MATERIAL SUPPLIED:
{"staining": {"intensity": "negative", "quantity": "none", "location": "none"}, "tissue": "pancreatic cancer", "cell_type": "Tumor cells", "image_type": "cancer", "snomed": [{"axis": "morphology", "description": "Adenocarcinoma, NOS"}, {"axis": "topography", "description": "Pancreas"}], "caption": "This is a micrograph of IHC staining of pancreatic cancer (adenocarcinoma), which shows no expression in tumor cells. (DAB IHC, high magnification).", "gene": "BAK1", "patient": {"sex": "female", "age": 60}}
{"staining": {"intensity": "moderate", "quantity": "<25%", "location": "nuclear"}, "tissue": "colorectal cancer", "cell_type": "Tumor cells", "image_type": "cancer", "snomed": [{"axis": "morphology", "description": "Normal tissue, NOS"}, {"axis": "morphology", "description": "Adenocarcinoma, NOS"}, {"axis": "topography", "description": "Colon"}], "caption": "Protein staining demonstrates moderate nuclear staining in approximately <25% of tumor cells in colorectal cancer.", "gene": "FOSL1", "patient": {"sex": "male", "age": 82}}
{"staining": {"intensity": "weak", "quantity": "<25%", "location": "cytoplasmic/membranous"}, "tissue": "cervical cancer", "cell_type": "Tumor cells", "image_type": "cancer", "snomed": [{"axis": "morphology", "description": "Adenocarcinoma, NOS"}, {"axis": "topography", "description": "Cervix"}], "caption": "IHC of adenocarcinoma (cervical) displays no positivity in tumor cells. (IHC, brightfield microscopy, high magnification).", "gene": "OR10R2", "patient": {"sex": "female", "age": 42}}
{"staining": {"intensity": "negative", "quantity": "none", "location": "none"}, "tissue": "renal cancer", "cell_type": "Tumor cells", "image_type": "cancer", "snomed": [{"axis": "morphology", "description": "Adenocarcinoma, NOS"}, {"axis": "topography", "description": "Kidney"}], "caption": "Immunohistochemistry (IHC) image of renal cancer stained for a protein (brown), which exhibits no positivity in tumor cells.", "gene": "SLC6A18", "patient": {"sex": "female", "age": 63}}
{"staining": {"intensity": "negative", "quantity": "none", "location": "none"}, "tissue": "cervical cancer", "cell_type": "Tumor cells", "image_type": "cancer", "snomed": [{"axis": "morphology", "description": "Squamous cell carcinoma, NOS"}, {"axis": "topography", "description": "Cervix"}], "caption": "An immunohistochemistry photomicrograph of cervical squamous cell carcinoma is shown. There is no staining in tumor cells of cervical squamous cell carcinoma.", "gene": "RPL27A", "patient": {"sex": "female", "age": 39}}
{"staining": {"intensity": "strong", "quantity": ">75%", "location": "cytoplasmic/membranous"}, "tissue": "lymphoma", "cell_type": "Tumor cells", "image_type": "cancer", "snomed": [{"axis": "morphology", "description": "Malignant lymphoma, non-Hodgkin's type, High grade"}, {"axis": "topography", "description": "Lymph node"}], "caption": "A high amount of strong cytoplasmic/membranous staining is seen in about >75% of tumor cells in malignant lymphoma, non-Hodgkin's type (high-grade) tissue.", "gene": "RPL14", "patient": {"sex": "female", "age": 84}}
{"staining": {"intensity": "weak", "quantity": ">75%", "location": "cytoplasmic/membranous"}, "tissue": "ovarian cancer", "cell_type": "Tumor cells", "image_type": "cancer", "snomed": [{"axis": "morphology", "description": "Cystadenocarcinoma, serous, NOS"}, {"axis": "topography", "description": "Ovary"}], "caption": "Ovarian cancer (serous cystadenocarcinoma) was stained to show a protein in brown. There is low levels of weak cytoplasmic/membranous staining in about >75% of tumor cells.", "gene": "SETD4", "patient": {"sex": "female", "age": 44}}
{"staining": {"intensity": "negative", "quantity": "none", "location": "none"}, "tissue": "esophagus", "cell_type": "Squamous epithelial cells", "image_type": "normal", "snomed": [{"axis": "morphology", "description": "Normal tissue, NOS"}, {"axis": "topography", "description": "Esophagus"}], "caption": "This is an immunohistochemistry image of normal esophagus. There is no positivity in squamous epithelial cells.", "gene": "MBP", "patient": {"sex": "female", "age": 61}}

ASSIGNED TASK: Using the listing above, transcribe every entry exactly.

RESULT FOR THIS EXERCISE:
{"staining": {"intensity": "negative", "quantity": "none", "location": "none"}, "tissue": "pancreatic cancer", "cell_type": "Tumor cells", "image_type": "cancer", "snomed": [{"axis": "morphology", "description": "Adenocarcinoma, NOS"}, {"axis": "topography", "description": "Pancreas"}], "caption": "This is a micrograph of IHC staining of pancreatic cancer (adenocarcinoma), which shows no expression in tumor cells. (DAB IHC, high magnification).", "gene": "BAK1", "patient": {"sex": "female", "age": 60}}
{"staining": {"intensity": "moderate", "quantity": "<25%", "location": "nuclear"}, "tissue": "colorectal cancer", "cell_type": "Tumor cells", "image_type": "cancer", "snomed": [{"axis": "morphology", "description": "Normal tissue, NOS"}, {"axis": "morphology", "description": "Adenocarcinoma, NOS"}, {"axis": "topography", "description": "Colon"}], "caption": "Protein staining demonstrates moderate nuclear staining in approximately <25% of tumor cells in colorectal cancer.", "gene": "FOSL1", "patient": {"sex": "male", "age": 82}}
{"staining": {"intensity": "weak", "quantity": "<25%", "location": "cytoplasmic/membranous"}, "tissue": "cervical cancer", "cell_type": "Tumor cells", "image_type": "cancer", "snomed": [{"axis": "morphology", "description": "Adenocarcinoma, NOS"}, {"axis": "topography", "description": "Cervix"}], "caption": "IHC of adenocarcinoma (cervical) displays no positivity in tumor cells. (IHC, brightfield microscopy, high magnification).", "gene": "OR10R2", "patient": {"sex": "female", "age": 42}}
{"staining": {"intensity": "negative", "quantity": "none", "location": "none"}, "tissue": "renal cancer", "cell_type": "Tumor cells", "image_type": "cancer", "snomed": [{"axis": "morphology", "description": "Adenocarcinoma, NOS"}, {"axis": "topography", "description": "Kidney"}], "caption": "Immunohistochemistry (IHC) image of renal cancer stained for a protein (brown), which exhibits no positivity in tumor cells.", "gene": "SLC6A18", "patient": {"sex": "female", "age": 63}}
{"staining": {"intensity": "negative", "quantity": "none", "location": "none"}, "tissue": "cervical cancer", "cell_type": "Tumor cells", "image_type": "cancer", "snomed": [{"axis": "morphology", "description": "Squamous cell carcinoma, NOS"}, {"axis": "topography", "description": "Cervix"}], "caption": "An immunohistochemistry photomicrograph of cervical squamous cell carcinoma is shown. There is no staining in tumor cells of cervical squamous cell carcinoma.", "gene": "RPL27A", "patient": {"sex": "female", "age": 39}}
{"staining": {"intensity": "strong", "quantity": ">75%", "location": "cytoplasmic/membranous"}, "tissue": "lymphoma", "cell_type": "Tumor cells", "image_type": "cancer", "snomed": [{"axis": "morphology", "description": "Malignant lymphoma, non-Hodgkin's type, High grade"}, {"axis": "topography", "description": "Lymph node"}], "caption": "A high amount of strong cytoplasmic/membranous staining is seen in about >75% of tumor cells in malignant lymphoma, non-Hodgkin's type (high-grade) tissue.", "gene": "RPL14", "patient": {"sex": "female", "age": 84}}
{"staining": {"intensity": "weak", "quantity": ">75%", "location": "cytoplasmic/membranous"}, "tissue": "ovarian cancer", "cell_type": "Tumor cells", "image_type": "cancer", "snomed": [{"axis": "morphology", "description": "Cystadenocarcinoma, serous, NOS"}, {"axis": "topography", "description": "Ovary"}], "caption": "Ovarian cancer (serous cystadenocarcinoma) was stained to show a protein in brown. There is low levels of weak cytoplasmic/membranous staining in about >75% of tumor cells.", "gene": "SETD4", "patient": {"sex": "female", "age": 44}}
{"staining": {"intensity": "negative", "quantity": "none", "location": "none"}, "tissue": "esophagus", "cell_type": "Squamous epithelial cells", "image_type": "normal", "snomed": [{"axis": "morphology", "description": "Normal tissue, NOS"}, {"axis": "topography", "description": "Esophagus"}], "caption": "This is an immunohistochemistry image of normal esophagus. There is no positivity in squamous epithelial cells.", "gene": "MBP", "patient": {"sex": "female", "age": 61}}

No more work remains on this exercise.